§ **Supplied information**:
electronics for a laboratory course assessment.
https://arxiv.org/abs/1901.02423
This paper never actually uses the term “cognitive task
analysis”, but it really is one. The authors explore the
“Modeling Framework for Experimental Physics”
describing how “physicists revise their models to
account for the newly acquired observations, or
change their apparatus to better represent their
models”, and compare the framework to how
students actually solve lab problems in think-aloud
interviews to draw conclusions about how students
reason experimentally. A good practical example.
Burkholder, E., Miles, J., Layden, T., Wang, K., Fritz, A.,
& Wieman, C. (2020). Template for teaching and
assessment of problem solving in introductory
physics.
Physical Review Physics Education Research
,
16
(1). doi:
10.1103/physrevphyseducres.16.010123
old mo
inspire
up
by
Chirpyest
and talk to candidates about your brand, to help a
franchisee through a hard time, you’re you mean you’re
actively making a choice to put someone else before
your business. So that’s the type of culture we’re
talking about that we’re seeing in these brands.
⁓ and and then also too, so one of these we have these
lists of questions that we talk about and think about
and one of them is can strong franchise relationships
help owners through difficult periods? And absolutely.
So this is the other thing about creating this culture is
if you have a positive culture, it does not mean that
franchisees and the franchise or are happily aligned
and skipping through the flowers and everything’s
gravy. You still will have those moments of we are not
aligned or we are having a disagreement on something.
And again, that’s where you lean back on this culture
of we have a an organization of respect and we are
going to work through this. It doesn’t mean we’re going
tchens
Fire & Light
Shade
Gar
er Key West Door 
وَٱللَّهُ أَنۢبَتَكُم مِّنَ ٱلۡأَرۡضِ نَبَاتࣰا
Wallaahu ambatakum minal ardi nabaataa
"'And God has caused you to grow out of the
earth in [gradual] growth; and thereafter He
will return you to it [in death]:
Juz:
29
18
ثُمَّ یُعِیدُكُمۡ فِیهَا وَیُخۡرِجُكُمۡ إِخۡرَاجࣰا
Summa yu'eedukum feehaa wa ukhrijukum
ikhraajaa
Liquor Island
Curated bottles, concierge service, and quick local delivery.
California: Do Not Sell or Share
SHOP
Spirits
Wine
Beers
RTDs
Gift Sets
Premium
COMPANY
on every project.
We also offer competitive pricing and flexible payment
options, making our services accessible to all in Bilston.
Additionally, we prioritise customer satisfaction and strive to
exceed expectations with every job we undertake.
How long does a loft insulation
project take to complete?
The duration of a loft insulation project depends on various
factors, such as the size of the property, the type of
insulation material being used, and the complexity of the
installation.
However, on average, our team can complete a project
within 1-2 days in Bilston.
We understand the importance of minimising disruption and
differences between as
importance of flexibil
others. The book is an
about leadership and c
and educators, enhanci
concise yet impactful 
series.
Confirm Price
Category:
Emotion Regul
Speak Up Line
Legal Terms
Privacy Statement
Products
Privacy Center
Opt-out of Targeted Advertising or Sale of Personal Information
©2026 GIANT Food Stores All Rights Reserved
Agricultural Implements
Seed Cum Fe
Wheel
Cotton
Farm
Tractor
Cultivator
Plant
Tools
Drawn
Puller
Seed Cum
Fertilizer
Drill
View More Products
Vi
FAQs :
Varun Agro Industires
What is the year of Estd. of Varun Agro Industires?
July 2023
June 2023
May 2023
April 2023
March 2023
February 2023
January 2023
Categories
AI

§ **What the task requires**:
Give back, unchanged, the line containing "Seed Cum Fe" and each line that comes after it in the entries above, ending with the last.

§ **Exercise solution**:
Seed Cum Fe
Wheel
Cotton
Farm
Tractor
Cultivator
Plant
Tools
Drawn
Puller
Seed Cum
Fertilizer
Drill
View More Products
Vi
FAQs :
Varun Agro Industires
What is the year of Estd. of Varun Agro Industires?
July 2023
June 2023
May 2023
April 2023
March 2023
February 2023
January 2023
Categories
AI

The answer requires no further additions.